Penjualan PT Erajaya Swasembada Tbk (ERAA) diproyeksikan tumbuh lebih dari 5 persen berkat dorongan THR dan peluncuran iPhone 17.
Erajaya beroleh pendapatan Rp52,36 triliun hingga Oktober 2025.
Segmen non-gadget perusahaan ditargetkan menyumbang hingga 30 persen dari total pendapatan.
Jakarta, FORTUNE – PT Erajaya Swasembada Tbk (ERAA) siap memanfaatkan momentum Ramadan dan Lebaran 2026 sebagai motor pertumbuhan kinerja.
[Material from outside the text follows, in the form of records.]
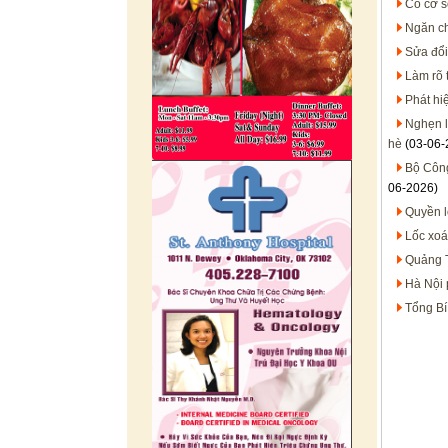
Có cơ s
Ngăn ch
Sửa đổi
Làm rõ 
Phát hi
Nghẹn l
hè
(03-06-
Bộ Công
06-2026)
Quyền l
Lốc xoá
Quảng T
Hà Nội 
Tổng Bí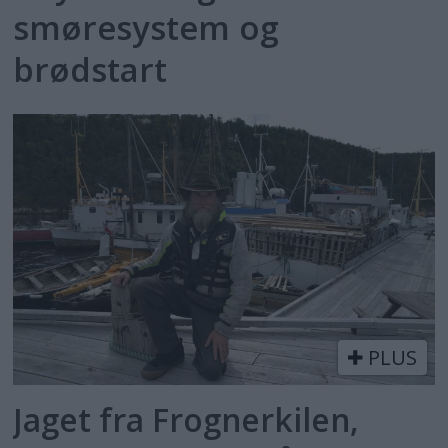
smøresystem og
brødstart
PLUS
Jaget fra Frognerkilen,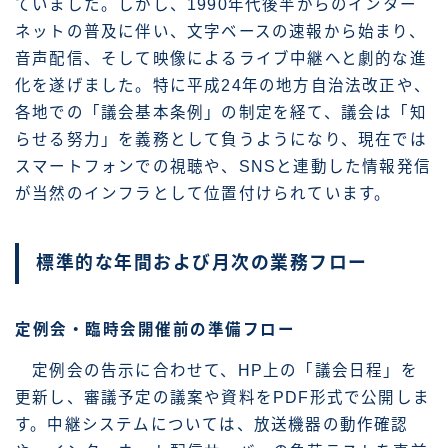
ていました。しかし、1990年代後半からのインター
ネットの普及に伴い、文字ベースの速報から始まり、
音声配信、そして映像によるライブ中継へと劇的な進
化を遂げました。特に平成24年の地方自治法改正や、
各地での「議会基本条例」の制定を経て、議会は「知
らせる努力」を義務として負うようになり、現在では
スマートフォンでの視聴や、SNSと連動した情報発信
が当然のインフラとして位置付けられています。
標準的な年間および月次の業務フロー
定例会・臨時会開催前の準備フロー
定例会の告示に合わせて、HP上の「議会日程」を
更新し、審議予定の議案や資料をPDF形式で公開しま
す。中継システムについては、放送機器の動作確認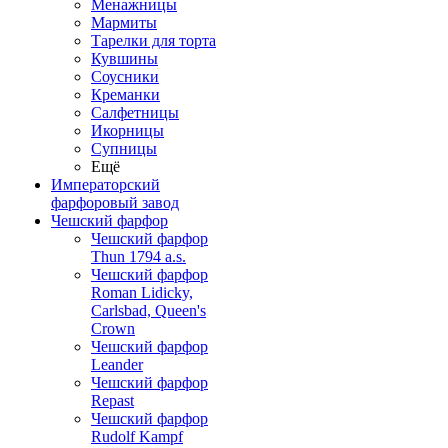
Менажницы
Мармиты
Тарелки для торта
Кувшины
Соусники
Креманки
Салфетницы
Икорницы
Супницы
Ещё
Императорский
фарфоровый завод
Чешский фарфор
Чешский фарфор
Thun 1794 a.s.
Чешский фарфор
Roman Lidicky,
Carlsbad, Queen's
Crown
Чешский фарфор
Leander
Чешский фарфор
Repast
Чешский фарфор
Rudolf Kampf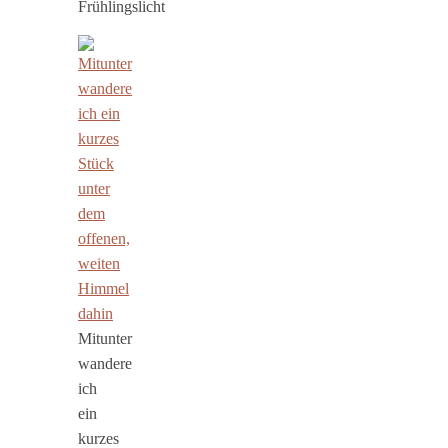
Frühlingslicht
Mitunter
wandere
ich
ein
kurzes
Akselerasi konsumsi rumah tangga yang dipicu oleh pencairan Tunjangan Hari Raya (THR) diprediksi bakal mendongkrak penjualan produk non-primer, khususnya pada kategori telekomunikasi dan gaya hidup.
Analis Kiwoom Sekuritas, Abdul Azis, menilai pola musiman ini secara historis memperkuat performa emiten ritel yang sensitif terhadap daya beli masyarakat. Ia memproyeksikan angka penjualan ERAA mampu tumbuh melampaui 5 persen jika merujuk pada tren tahun-tahun sebelumnya.
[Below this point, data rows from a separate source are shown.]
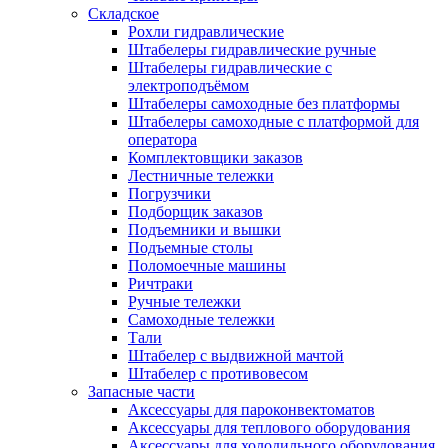
Складское
Рохли гидравлические
Штабелеры гидравлические ручные
Штабелеры гидравлические с
электроподъёмом
Штабелеры самоходные без платформы
Штабелеры самоходные с платформой для
оператора
Комплектовщики заказов
Лестничные тележки
Погрузчики
Подборщик заказов
Подъемники и вышки
Подъемные столы
Поломоечные машины
Ричтраки
Ручные тележки
Самоходные тележки
Тали
Штабелер с выдвижной мачтой
Штабелер с противовесом
Запасные части
Аксессуары для пароконвектоматов
Аксессуары для теплового оборудования
Аксессуары для холодильного оборудования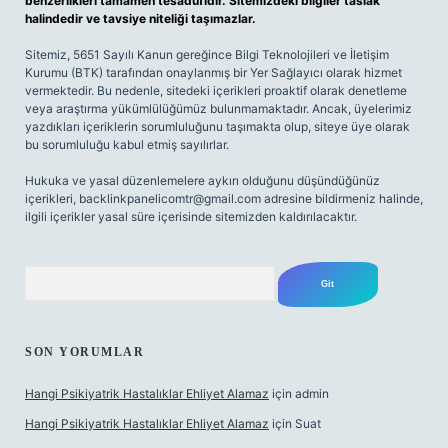
benzerlikleri tamamen tesadüfidir. Sitemizdeki bilgiler taslak
halindedir ve tavsiye niteliği taşımazlar.
Sitemiz, 5651 Sayılı Kanun gereğince Bilgi Teknolojileri ve İletişim
Kurumu (BTK) tarafından onaylanmış bir Yer Sağlayıcı olarak hizmet
vermektedir. Bu nedenle, sitedeki içerikleri proaktif olarak denetleme
veya araştırma yükümlülüğümüz bulunmamaktadır. Ancak, üyelerimiz
yazdıkları içeriklerin sorumluluğunu taşımakta olup, siteye üye olarak
bu sorumluluğu kabul etmiş sayılırlar.
Hukuka ve yasal düzenlemelere aykırı olduğunu düşündüğünüz
içerikleri,
backlinkpanelicomtr@gmail.com
adresine bildirmeniz halinde,
ilgili içerikler yasal süre içerisinde sitemizden kaldırılacaktır.
Arama
SON YORUMLAR
Hangi Psikiyatrik Hastalıklar Ehliyet Alamaz
için
admin
Hangi Psikiyatrik Hastalıklar Ehliyet Alamaz
için
Suat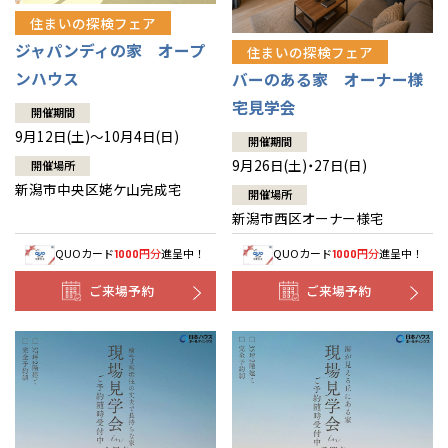
住まいの探検フェア
ジャパンディの家 オープ
住まいの探検フェア
ンハウス
バーのある家 オーナー様
宅見学会
開催期間
9月12日(土)～10月4日(日)
開催期間
9月26日(土)・27日(日)
開催場所
新潟市中央区姥ケ山完成宅
開催場所
新潟市西区オーナー様宅
QUOカード
円分
進呈中！
QUOカード
円分
進呈中！
1000
1000
ご来場予約
ご来場予約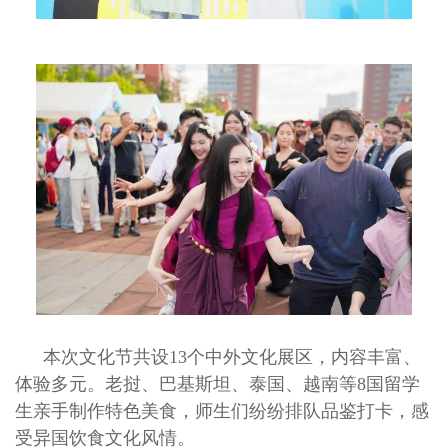
本次文化节共设13个中外文化展区，内容丰富、
体验多元。老挝、巴基斯坦、泰国、越南等8国留学
生亲手制作特色美食，师生们纷纷排队品鉴打卡，感
受异国饮食文化风情。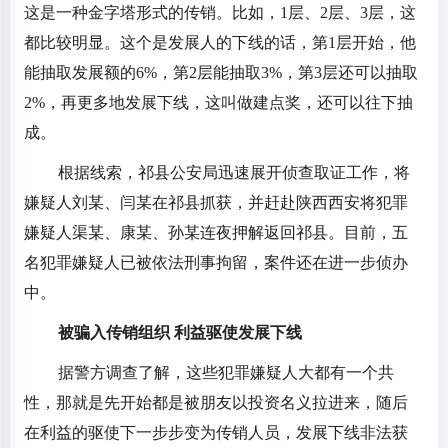
这是一种金字塔形式的传销。比如，1层、2层、3层，这
都比较明显。这个是发展人的下线的话，第1层开始，他
能抽取发展额的6%，第2层能抽取3%，第3层还可以抽取
2%，再更多地发展下线，这叫做建点奖，还可以往下抽
成。
根据线索，祁县公安局迅速展开侦查取证工作，将
嫌疑人刘某、闫某在祁县抓获，并赶赴陕西西安将犯罪
嫌疑人渠某、康某、孙某连夜押解返回祁县。目前，五
名犯罪嫌疑人已被依法刑事拘留，案件还在进一步侦办
中。
被骗入传销组织 利益驱使发展下线
据警方调查了解，这些犯罪嫌疑人大都有一个共
性，那就是先开始都是被朋友以投资名义拉进来，随后
在利益的驱使下一步步变为传销人员，发展下线非法获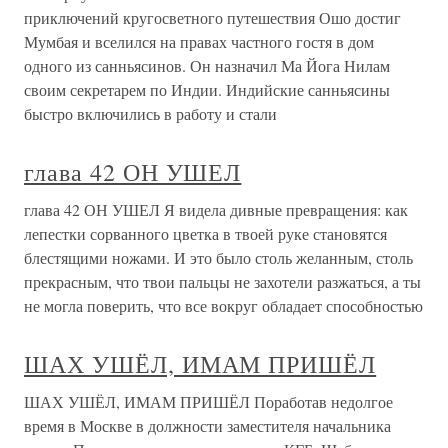
приключений кругосветного путешествия Ошо достиг
Мумбая и вселился на правах частного гостя в дом
одного из санньясинов. Он назначил Ма Йога Нилам
своим секретарем по Индии. Индийские санньясины
быстро включились в работу и стали
глава 42 ОН УШЕЛ
глава 42 ОН УШЕЛ Я видела дивные превращения: как
лепестки сорванного цветка в твоей руке становятся
блестящими ножами. И это было столь желанным, столь
прекрасным, что твои пальцы не захотели разжаться, а ты
не могла поверить, что все вокруг обладает способностью
ШАХ УШЁЛ, ИМАМ ПРИШЁЛ
ШАХ УШЁЛ, ИМАМ ПРИШЁЛ Поработав недолгое
время в Москве в должности заместителя начальника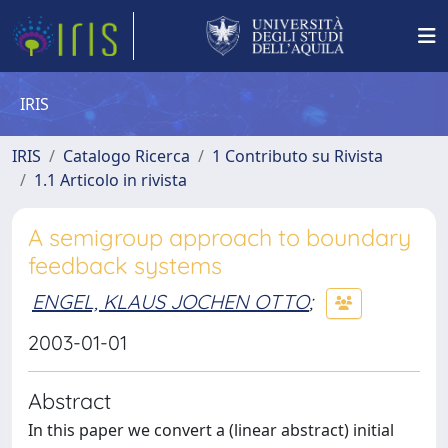
IRIS
IRIS
Catalogo Ricerca
1 Contributo su Rivista
1.1 Articolo in rivista
A semigroup approach to boundary
feedback systems
ENGEL, KLAUS JOCHEN OTTO
;
2003-01-01
Abstract
In this paper we convert a (linear abstract) initial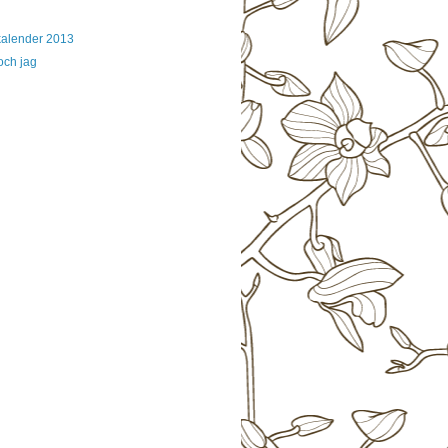
kalender 2013
och jag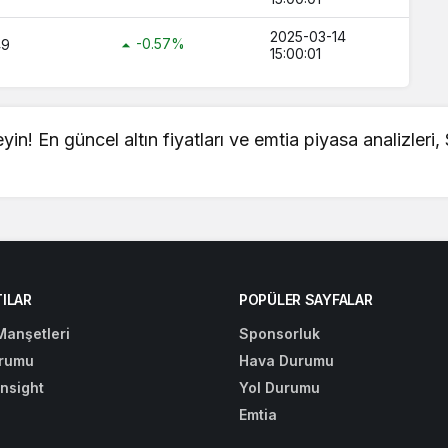
2025-03-14
-0.57%
49
15:00:01
leyin! En güncel
altın fiyatları
ve emtia piyasa analizleri,
ILAR
POPÜLER SAYFALAR
Manşetleri
Sponsorluk
rumu
Hava Durumu
Insight
Yol Durumu
Emtia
“Peluncuran iPhone 17 kami pandang sebagai salah satu katalis kuat bagi ERAA, mengingat kontribusi smartphone dan tablet yang mencapai hampir 80 persen dari total pendapatan. Antusiasme terhadap produk flagship ini berpotensi meningkatkan volume penjualan dan product mix termasuk lifestyle, sehingga mendukung ekspansi margin serta memperkuat momentum ekspansi jaringan ritel perusahaan,” ujar Abdul dalam keterangan tertulisnya, Senin (2/3).
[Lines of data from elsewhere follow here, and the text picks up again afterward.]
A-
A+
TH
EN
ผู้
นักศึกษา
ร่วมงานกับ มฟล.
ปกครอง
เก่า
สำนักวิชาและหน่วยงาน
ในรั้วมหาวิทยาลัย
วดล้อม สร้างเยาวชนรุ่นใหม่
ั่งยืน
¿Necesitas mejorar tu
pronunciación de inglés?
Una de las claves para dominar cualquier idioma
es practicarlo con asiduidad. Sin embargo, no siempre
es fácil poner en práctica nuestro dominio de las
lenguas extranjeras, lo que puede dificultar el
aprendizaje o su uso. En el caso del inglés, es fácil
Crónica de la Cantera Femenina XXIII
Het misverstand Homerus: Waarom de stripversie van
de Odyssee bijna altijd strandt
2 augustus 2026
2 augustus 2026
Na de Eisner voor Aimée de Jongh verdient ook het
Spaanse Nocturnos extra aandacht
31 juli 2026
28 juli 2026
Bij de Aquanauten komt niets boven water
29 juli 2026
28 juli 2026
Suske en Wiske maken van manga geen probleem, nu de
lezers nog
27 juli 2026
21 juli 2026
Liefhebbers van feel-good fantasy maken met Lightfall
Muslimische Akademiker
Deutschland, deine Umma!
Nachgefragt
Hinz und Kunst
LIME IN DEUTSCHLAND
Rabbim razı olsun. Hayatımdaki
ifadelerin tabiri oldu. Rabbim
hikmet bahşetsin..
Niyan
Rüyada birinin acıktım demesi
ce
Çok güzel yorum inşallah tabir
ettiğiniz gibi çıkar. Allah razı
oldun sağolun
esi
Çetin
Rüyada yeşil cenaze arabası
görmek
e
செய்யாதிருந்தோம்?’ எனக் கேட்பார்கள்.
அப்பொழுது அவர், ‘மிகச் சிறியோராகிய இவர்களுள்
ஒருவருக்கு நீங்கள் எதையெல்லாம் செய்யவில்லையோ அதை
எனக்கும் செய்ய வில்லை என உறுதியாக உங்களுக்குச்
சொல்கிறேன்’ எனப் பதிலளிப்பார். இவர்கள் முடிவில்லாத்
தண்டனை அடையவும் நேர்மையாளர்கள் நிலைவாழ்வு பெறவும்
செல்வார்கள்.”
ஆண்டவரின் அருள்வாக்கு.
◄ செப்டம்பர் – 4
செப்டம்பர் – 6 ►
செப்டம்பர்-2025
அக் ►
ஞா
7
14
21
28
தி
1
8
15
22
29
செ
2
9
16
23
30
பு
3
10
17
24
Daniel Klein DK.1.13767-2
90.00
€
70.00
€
Hingga Oktober 2025, Erajaya Group telah mengoperasikan total 2.229 gerai. Ekspansi ini membuahkan hasil positif dengan pertumbuhan same store sales growth (SSSG) mencapai 30,5 persen secara tahunan (YoY). Dari sisi finansial, ERAA sukses membukukan pendapatan Rp52,36 triliun pada periode tersebut.
Dalam upaya memperluas penetrasi pasar, ERAA melalui entitas anaknya, PT Sinar Eka Selaras Tbk (ERAL), terus memperkuat segmen lifestyle yang memiliki margin relatif lebih tinggi. Salah satu langkah operasional terbaru adalah pembukaan gerai JD Sports di Manado untuk menyasar pasar luar Jawa.
Indrawijaya Rangkuti, Praktisi Trading sekaligus Board of Director International Federation of Technical Analyst (IFTA), menilai diversifikasi bisnis melalui ERAL dan Erajaya Food & Nourishment memungkinkan perusahaan menangkap belanja THR masyarakat pada berbagai sektor, bukan sekadar telepon seluler.
“Perusahaan kerap menargetkan segmen non-telepon seluler seperti gaya hidup aktif dan kendaraan listrik menyumbang sekitar 25 persen hingga 30 persen dari total pendapatan dalam beberapa tahun ke depan. Jika transisi ini mulus, ERAA tak lagi sekadar ‘toko hp’ melainkan raksasa ritel gaya hidup modern,” kata Indra.
Dengan fundamental yang kokoh dan momentum penguatan daya beli menjelang Idulfitri, saham berkode ERAA ini diproyeksi memiliki ruang pertumbuhan yang menarik. Indra menganalisis target harga saham ERAA berada pada rentang Rp540 hingga Rp585, dengan estimasi optimistis menyentuh Rp680 per lembar.
Pada perdagangan Senin (2/3), saham ERAA terpantau dibanderol pada kisaran Rp430 hingga Rp440.